BEKASI, KOMPAS.com - Wasti (44) tak bisa istirahat dengan tenang seperti biasa di rumah semipermanen yang ia bangun di bantaran Kali Jambe, Desa Mangunjaya, Tambun Selatan, Kabupaten Bekasi.
Sejak dua-tiga bulan lalu, kondisi Kali Jambe dicemari sampah-sampah plastik. Keadaan ini baru terjadi pada tahun ini. Dampaknya, bau tak sedap tercium hingga di rumahnya.
"Ini belum apa-apa, lebih baunya lagi kalau jelang malam hari karena ada angin dari barat. Langsung dah bau serumah-rumah," kata Wasti ditemui Kompas.com di dekat rumahnya, Rabu (4/9/2019) sore.
"Jadinya ya kagak bisa tidur. Umpamanya kecuali sudah ngantuk berat baru bisa tidur. Mau gimana lagi, namanya bau kan enggak bisa dihindarin. Ya, dirasain bae," tambah dia.
Baca juga: [BERITA FOTO] Sudin LH Jakarta Utara Bersihkan Lautan Sampah yang Kepung Kampung Bengek
Tumpukan sampah di Kali Jambe membentang sejauh kurang lebih 500 meter. Berbagai kantong dan kemasan plastik aneka warna serta ukuran menghiasi permukaan kali yang airnya menghitam itu.
Ada plastik karung beras, kantong plastik biasa, hingga kantong sampah berukuran besar warna hitam.
Selain itu, masih ada berbagai benda tak lazim di Kali Jambe, seperti ransel, sandal, karpet, dan berbagai jenis gabus.
Semuanya seakan mengendap di permukaan kali tanpa bisa terdorong arus air.
Baca juga: Sudin LH Dihalangi, Anies Minta Pelindo II Bersihkan Sendiri Sampah di Kampung Bengek
Wasti mengatakan, endapan sampah ini membuat dasar Kali Jambe jadi kian dangkal. Imbasnya, air makin sulit mengalir, sehingga sampah juga makin menumpuk.
Selain menimbulkan bau tak sedap, keadaan ini jadi pemicu bersarangnya nyamuk dan lalat.
"Yang enggak tahan mah nyamuk. Bukan maen, banyak banget. Ngumpetnya kan di sini (tutupan sampah Kali Jambe) kalau siang, malam dia pada keluar," kata Wasti.
Warga lain, Marsad (41) yang tinggal tak jauh dari kediaman Wasti mengungkapkan hal senada.

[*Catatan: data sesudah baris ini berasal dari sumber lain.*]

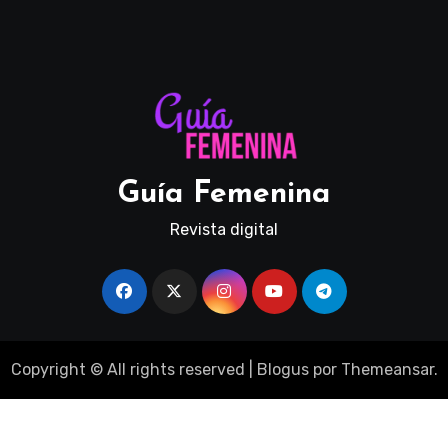
Guía Femenina
Revista digital
Copyright © All rights reserved
|
Blogus
por
Themeansar
.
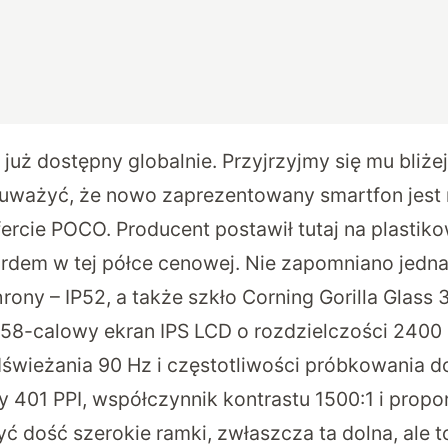
uż dostępny globalnie. Przyjrzyjmy się mu bliżej
auważyć, że nowo zaprezentowany smartfon jest
rcie POCO. Producent postawił tutaj na plastik
dardem w tej półce cenowej. Nie zapomniano jedn
rony – IP52, a także szkło Corning Gorilla Glas
8-calowy ekran IPS LCD o rozdzielczości 2400 ×
dświeżania 90 Hz i częstotliwości próbkowania
 401 PPI, współczynnik kontrastu 1500:1 i propor
 dość szerokie ramki, zwłaszcza ta dolna, ale to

Baca juga: Pelindo Diberi Waktu 1x24 Jam untuk Urus Sampah di Kampung Bengek
Untuk mengusir nyamuk-nyamuk ganas yang berkomplot dari arah Kali Jambe itu, saban hari Marsad harus membakar sedikitnya dua bungkus obat nyamuk di rumah mungilnya.
"Umpamanya obat nyamuknya habis, waduh itu nyerang lagi. Enggak bisa dibilang lagi banyaknya," kata Marsad.
"Semalaman bisa dua bungkus obat nyamuk bakar. Itu rumah sebelah sempat dirawat (anaknya), gara-gara nyamuk di sini mungkin," imbuhnya.